[Okunacak Metin]
================================
Tablodaki rakamlar kişisel
tahminimiz olup, artı eksi 5-10
milyar TL sapma olabilir.
KAYNAK :
www.sgk.gov.tr
ve
www.muhasebat.gov.tr
İzmir Ticaret Odası
(İZTO) Başkanı Ekrem Demirtaş-3
başkan, Bakanlar'a mektup yazdık
İZMİRLİ işadamları olarak uzun
süredir bu konuyla ilgileniyoruz.
Ege Bölgesi Sanayi Odası, İzmir
Ticaret Borsası ve İzmir Ticaret
Odası olarak Devlet Bakanı Ali
Babacan ve Maliye Bakanı Mehmet
Şimşek'e mektup yazdık. Sizin de
manşetinize taşıdığınız konuyu
mektubumuzda aynen dile getirmiştik.
Mektupta 'Tüm vergi borçlarının 36
aylık azami süreye yayılması ve bu
vade süresince vergi borçlarına faiz
uygulanmamasının ekonomik durgunluk
ile mücadele eden üyelerimiz
açısından son derece gerekli olduğu
ve bu gerçekleştiği takdirde özel
sektörde yaşanacak canlanmanın tüm
ekonomiye domino etkisi yapacağı
düşünülmektedir' görüşlerini dile
getirmiştik.
Ayrıca bu konuyu 8 Temmuz 2009'da
yapılan Türkiye Odalar ve Borsalar
Birliği'nin Konsey Toplantısı'nda da
ele aldık. 5 konsey başkanı sizin de
dikkat çektiğiniz başlıkları önce
kendi aramızda tartıştık, ardından
da bakanlarla yapılan toplantıda
ekonomiden sorumlu yedi bakana
anlattık.
Kredi kartları, tarım, teşvik
paketiyle farklı kesimlerin
sorunlarına çözüm bulmaya çalışan
hükümet, varolan işletmeleri
rahatlatacak bu önlemi henüz gündeme
almış değil. Şu anda herkesin
önceliği cari borçlarını ödemek,
ikinci sırada ise banka borçları
geliyor. Dolayısıyla devlet bir
kolaylık sağlarsa hem mükellefi
rahatlatır hem de yaptığımız
hesaplara göre her ay ortalama 2
milyar dolar kaynak yaratmış olur.
Kriz sona erip, ekonomi rayına
girdikten sonra elbette gecikme
faizleri caydırıcı etki yaratması
için yeniden piyasanın üstünde bir
rakama yükseltilir.
================================
[Veri Alıntıları]
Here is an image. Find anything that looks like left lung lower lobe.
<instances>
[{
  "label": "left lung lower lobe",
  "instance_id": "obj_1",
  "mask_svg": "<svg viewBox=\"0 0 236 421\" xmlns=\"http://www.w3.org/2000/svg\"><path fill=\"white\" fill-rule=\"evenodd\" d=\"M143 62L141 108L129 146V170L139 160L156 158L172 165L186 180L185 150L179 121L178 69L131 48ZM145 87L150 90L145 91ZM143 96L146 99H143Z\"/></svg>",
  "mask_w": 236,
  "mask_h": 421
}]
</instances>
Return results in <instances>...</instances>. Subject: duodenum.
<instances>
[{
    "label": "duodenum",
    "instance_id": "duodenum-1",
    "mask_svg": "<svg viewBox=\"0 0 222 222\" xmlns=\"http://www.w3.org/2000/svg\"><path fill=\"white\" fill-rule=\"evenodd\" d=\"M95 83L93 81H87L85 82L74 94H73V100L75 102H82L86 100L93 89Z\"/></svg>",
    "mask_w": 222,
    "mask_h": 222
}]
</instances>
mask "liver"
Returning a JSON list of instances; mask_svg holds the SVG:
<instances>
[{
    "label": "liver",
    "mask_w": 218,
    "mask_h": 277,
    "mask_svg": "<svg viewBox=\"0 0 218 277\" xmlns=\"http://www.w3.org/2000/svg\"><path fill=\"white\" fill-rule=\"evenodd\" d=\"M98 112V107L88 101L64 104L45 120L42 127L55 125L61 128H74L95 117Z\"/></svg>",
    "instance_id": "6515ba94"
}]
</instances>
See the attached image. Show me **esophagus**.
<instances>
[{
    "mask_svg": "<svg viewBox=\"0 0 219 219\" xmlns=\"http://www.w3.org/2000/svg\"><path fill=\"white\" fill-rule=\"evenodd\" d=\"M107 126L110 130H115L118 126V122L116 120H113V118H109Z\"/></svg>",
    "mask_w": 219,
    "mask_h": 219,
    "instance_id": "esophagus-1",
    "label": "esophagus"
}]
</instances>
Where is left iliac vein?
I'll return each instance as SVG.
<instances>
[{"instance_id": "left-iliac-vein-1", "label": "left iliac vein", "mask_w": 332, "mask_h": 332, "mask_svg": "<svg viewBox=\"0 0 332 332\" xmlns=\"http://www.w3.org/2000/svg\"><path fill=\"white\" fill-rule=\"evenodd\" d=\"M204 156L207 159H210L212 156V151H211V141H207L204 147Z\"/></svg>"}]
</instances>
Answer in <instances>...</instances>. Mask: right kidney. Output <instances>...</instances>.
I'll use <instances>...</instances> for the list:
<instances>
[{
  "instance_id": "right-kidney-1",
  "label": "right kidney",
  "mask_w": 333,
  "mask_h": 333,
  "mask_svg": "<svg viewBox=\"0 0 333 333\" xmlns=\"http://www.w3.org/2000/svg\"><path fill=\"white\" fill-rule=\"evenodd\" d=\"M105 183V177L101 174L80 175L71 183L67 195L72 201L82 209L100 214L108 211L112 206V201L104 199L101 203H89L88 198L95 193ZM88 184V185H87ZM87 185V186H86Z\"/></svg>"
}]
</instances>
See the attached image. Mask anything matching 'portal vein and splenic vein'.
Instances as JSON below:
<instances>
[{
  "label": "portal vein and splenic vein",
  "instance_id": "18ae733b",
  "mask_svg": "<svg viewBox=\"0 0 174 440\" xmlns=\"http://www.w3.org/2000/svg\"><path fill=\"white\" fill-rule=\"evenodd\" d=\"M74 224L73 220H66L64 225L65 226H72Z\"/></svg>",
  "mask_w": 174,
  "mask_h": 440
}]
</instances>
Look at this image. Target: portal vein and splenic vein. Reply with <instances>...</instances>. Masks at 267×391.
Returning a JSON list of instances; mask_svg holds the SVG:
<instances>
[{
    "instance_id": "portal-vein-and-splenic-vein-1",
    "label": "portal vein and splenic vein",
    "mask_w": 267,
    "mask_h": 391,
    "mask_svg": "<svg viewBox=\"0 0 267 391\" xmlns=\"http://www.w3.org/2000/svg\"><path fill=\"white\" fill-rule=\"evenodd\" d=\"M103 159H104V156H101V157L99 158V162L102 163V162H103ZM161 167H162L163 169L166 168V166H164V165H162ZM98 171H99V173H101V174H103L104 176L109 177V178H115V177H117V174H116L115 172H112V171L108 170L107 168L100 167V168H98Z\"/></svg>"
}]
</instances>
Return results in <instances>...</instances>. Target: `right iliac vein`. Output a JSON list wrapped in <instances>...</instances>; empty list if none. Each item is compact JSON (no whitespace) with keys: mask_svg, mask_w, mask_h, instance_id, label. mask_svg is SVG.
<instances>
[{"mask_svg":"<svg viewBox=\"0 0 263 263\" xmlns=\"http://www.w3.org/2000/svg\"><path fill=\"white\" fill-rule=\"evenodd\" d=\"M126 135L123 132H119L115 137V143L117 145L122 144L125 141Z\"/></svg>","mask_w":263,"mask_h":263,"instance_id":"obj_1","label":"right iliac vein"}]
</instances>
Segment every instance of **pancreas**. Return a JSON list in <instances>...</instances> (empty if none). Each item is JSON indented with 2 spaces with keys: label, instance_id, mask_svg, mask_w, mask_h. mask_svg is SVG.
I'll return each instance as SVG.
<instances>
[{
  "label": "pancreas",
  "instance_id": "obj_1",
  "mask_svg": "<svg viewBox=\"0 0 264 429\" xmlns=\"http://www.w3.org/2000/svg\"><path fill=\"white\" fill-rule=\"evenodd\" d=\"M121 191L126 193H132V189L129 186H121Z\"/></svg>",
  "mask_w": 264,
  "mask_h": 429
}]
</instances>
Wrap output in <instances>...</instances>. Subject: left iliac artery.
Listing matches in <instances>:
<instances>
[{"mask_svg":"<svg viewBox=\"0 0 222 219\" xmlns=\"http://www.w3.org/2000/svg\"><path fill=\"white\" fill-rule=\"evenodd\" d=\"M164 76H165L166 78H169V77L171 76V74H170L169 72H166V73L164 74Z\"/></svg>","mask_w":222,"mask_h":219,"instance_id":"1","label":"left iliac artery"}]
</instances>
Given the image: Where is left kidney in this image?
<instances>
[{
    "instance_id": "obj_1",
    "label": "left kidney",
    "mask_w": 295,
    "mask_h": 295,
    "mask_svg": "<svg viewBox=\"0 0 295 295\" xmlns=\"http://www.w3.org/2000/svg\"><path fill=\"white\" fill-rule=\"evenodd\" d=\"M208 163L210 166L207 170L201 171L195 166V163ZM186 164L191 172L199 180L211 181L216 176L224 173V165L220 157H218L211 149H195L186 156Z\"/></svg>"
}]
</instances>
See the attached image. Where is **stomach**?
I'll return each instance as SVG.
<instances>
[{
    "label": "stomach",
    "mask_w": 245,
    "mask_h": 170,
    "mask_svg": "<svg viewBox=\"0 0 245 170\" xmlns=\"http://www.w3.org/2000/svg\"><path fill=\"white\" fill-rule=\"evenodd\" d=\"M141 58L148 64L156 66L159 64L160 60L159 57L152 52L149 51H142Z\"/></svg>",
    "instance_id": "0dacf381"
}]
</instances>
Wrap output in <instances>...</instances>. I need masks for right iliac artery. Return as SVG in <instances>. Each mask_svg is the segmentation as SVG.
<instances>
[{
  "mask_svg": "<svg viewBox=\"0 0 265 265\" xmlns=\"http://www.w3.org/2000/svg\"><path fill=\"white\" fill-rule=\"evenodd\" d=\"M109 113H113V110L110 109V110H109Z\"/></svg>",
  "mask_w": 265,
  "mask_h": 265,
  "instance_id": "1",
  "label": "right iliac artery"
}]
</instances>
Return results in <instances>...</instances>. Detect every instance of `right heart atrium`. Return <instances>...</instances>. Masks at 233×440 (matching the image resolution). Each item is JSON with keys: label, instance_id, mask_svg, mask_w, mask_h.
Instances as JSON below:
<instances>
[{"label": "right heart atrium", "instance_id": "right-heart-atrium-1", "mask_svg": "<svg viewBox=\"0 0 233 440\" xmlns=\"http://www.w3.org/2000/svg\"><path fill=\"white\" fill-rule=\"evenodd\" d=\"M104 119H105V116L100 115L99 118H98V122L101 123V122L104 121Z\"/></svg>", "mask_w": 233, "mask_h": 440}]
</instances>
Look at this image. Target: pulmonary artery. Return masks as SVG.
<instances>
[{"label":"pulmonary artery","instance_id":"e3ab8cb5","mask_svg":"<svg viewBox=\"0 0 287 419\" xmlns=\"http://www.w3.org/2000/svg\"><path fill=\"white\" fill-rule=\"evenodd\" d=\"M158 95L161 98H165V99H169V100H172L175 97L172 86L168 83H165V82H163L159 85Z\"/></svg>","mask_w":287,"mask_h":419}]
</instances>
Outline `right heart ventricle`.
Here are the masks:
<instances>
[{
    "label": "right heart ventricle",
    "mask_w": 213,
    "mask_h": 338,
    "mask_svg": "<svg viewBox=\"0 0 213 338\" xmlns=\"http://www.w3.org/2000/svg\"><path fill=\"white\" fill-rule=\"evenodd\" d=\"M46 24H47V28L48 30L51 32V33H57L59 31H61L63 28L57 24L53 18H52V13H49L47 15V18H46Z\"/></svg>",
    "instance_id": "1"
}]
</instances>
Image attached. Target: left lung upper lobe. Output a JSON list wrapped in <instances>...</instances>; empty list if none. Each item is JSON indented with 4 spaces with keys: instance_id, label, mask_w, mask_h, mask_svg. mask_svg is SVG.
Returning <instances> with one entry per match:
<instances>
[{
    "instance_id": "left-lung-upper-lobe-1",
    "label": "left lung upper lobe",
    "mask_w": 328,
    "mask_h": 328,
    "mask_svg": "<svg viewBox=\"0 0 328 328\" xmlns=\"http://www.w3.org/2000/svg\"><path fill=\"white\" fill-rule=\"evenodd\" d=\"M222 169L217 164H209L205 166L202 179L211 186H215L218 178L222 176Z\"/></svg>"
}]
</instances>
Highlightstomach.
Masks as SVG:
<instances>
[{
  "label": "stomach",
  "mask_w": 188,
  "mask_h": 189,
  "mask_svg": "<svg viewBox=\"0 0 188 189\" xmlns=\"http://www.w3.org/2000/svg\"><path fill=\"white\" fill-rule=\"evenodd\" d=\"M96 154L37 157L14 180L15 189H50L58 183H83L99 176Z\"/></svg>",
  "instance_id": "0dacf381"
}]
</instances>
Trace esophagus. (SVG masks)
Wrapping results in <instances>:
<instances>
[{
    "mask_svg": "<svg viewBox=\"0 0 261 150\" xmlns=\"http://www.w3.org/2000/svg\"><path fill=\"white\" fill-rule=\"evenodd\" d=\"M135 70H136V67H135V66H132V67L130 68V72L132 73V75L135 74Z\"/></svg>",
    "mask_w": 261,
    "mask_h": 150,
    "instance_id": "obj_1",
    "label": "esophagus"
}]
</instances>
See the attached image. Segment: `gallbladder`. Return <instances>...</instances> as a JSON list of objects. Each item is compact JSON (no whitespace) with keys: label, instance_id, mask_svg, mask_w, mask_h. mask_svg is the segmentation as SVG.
================================
[Yönergeler]
1. Vergi borçlarına ilişkin metinde "Kredi kartları, tarım, teşvik" ifadesinden "kaynak yaratmış olur." ifadesine kadar uzanan bölümü olduğu gibi tekrarlayınız.
2. Vergi borçlarına ilişkin metnin devamını, son cümlesinden sonra gelecek bölümü yazarak sürdürünüz.
Bu verilere ihtiyaç duyulmamaktadır.

[Verilen Yanıtlar]
1.
Kredi kartları, tarım, teşvik
paketiyle farklı kesimlerin
sorunlarına çözüm bulmaya çalışan
hükümet, varolan işletmeleri
rahatlatacak bu önlemi henüz gündeme
almış değil. Şu anda herkesin
önceliği cari borçlarını ödemek,
ikinci sırada ise banka borçları
geliyor. Dolayısıyla devlet bir
kolaylık sağlarsa hem mükellefi
rahatlatır hem de yaptığımız
hesaplara göre her ay ortalama 2
milyar dolar kaynak yaratmış olur.

2.
Ankara Sanayi Odası
Başkanı Nurettin Özdebir: Ölmüş eşek
kurttan korkmaz!
EKONOMİNİN normal olduğu dönemlerde
cezaların artırılıp borçların
ödenmesini sağlamak yerinde bir
karar ama kriz dönemlerinde bunun
yapılması hem borçlu sayısını hem de
devletin alacağını artırıyor.
Örneğin, krizin başladığı,
ekonominin bir ayda yüzde 15
küçüldüğü bir dönemde hükümet sicil
affı çıkardı. Oysa krizin
ortasındaydık, sicili bozulacak
firma sayısının artacağı ortadayken
bunu yapmanın anlamı nedir? Ülke
olarak zor günlerden geçiyoruz,
insanlar ellerindeki 2-3 kuruşu da
götürüp devlete olan borcunu ödemek
için kullanmaz, yani ölmüş eşek
kurttan korkmaz. Bu kriz bitip
ekonomi normale döndüğünde faizler
yine artırılıp borcun zamanında
ödenmesi sağlanabilir ama hükümetin
bugün borç faizini piyasanın biraz
daha altına çekmesi gerekiyor.
Yüzde 30 zaten akıl alır bir rakam
değil. Bu, insanlara 'şirketini
kapat, git' demenin başka bir yolu.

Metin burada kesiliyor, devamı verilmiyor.